Much has been said about Intel's plans to shift its design strategy on the desktop platform over the last few weeks, but as the Intel Developer Forum in San Francisco that kicked off today the attendees finally got a glimpse at what it's all about. Three new cores have been introduced: The Conroe for desktops, the Merom for mobile platforms, and the Woodcrest for servers. The new processors will combine the best of both worlds from Intel's Pentium 4 desktop line and Pentium M processor for notebooks, sporting both a high front side bus speed while minimizing power consumption.

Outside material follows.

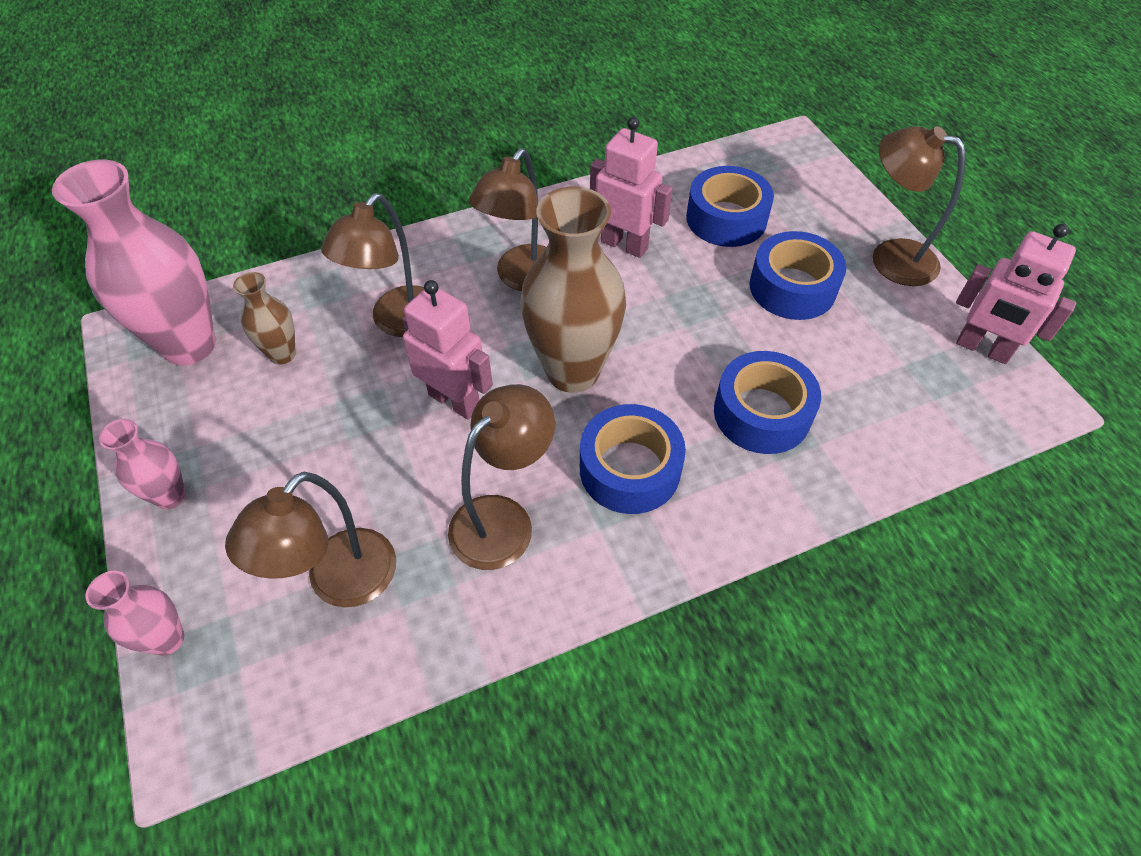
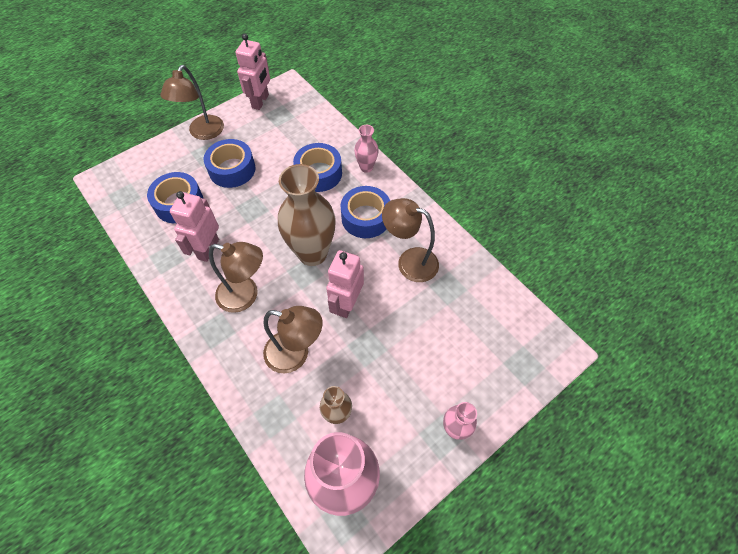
camera: 105 degrees left, 5 degrees up
pink vase [86,571,184,655] -> pink vase moved to [354,125,379,173]
brown lamp [225,472,396,607] -> none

While the Prescott core P4's utilized a 31+ stage pipeline compared to the Athlon 64's 12, the new cores appear to have a 14 stage arrangement. This will allow for lower power requirements and more processing power per clock. Expect clock speeds upwards of 3GHz on the 65nm cores. While current models operate upwards of 4GHz, Intel claims five times the processing power per watt, which would be startling change in efficiency. Under the new architecture L2 cache is shared between cores. Intel states that the Conroe will have multiple versions with different L2 cache sizes while the Merom cores will feature only one model. This is presumably to allow room for "Extreme Edition" models of the Conroe with more L2 cache.
Intel's design shifts are no doubt exciting. With these steps we may finally see the abolishment of the MHz Myth, which has plagued the likes of AMD into using silly naming schemes in order to prove their processor's merit. There will be more to come as Fall IDF 2005 continues.